■ WHAT NEEDS TO BE DONE
For the records below, reproduce exactly the line that contains "cancer (adenocarcinoma) was" and all subsequent lines, with nothing left out and nothing added.

Saved entries
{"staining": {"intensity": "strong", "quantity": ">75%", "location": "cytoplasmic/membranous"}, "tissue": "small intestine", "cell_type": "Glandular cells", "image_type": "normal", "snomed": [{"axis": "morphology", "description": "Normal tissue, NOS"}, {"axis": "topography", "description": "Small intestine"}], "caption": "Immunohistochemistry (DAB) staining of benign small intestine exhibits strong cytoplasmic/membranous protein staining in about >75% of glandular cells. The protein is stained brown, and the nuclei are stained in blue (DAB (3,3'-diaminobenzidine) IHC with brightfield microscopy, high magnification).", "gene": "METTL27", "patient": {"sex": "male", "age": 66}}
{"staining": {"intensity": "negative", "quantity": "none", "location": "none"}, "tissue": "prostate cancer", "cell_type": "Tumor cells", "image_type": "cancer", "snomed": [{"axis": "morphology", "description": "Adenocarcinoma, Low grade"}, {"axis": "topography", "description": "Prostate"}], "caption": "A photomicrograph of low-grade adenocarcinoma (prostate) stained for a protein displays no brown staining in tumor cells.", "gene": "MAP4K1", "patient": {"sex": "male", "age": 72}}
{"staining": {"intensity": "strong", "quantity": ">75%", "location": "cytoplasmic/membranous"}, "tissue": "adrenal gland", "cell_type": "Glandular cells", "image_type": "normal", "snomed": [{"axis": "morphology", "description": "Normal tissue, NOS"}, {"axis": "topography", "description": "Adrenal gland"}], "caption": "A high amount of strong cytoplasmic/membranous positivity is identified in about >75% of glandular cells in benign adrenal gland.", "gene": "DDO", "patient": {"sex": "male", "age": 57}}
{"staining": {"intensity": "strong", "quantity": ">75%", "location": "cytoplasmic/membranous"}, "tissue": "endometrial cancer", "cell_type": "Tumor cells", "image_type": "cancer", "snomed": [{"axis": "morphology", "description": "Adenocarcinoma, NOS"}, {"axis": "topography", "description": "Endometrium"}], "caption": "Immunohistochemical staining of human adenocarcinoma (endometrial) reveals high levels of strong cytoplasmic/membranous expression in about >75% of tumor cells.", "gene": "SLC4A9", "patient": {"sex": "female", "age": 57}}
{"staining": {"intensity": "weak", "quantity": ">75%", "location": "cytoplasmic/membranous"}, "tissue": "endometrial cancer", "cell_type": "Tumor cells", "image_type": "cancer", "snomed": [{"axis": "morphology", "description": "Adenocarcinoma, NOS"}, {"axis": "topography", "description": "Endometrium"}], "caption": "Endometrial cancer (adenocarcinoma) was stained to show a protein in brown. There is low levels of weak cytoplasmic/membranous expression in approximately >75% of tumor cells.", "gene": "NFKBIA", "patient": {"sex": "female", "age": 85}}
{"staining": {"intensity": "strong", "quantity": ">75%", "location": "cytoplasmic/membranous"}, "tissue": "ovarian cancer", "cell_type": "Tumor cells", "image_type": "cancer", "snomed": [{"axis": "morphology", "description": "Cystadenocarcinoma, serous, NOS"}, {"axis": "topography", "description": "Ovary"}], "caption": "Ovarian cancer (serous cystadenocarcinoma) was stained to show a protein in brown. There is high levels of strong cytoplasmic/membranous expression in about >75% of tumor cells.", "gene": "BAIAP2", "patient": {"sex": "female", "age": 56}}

■ RESPONSE BOX
{"staining": {"intensity": "weak", "quantity": ">75%", "location": "cytoplasmic/membranous"}, "tissue": "endometrial cancer", "cell_type": "Tumor cells", "image_type": "cancer", "snomed": [{"axis": "morphology", "description": "Adenocarcinoma, NOS"}, {"axis": "topography", "description": "Endometrium"}], "caption": "Endometrial cancer (adenocarcinoma) was stained to show a protein in brown. There is low levels of weak cytoplasmic/membranous expression in approximately >75% of tumor cells.", "gene": "NFKBIA", "patient": {"sex": "female", "age": 85}}
{"staining": {"intensity": "strong", "quantity": ">75%", "location": "cytoplasmic/membranous"}, "tissue": "ovarian cancer", "cell_type": "Tumor cells", "image_type": "cancer", "snomed": [{"axis": "morphology", "description": "Cystadenocarcinoma, serous, NOS"}, {"axis": "topography", "description": "Ovary"}], "caption": "Ovarian cancer (serous cystadenocarcinoma) was stained to show a protein in brown. There is high levels of strong cytoplasmic/membranous expression in about >75% of tumor cells.", "gene": "BAIAP2", "patient": {"sex": "female", "age": 56}}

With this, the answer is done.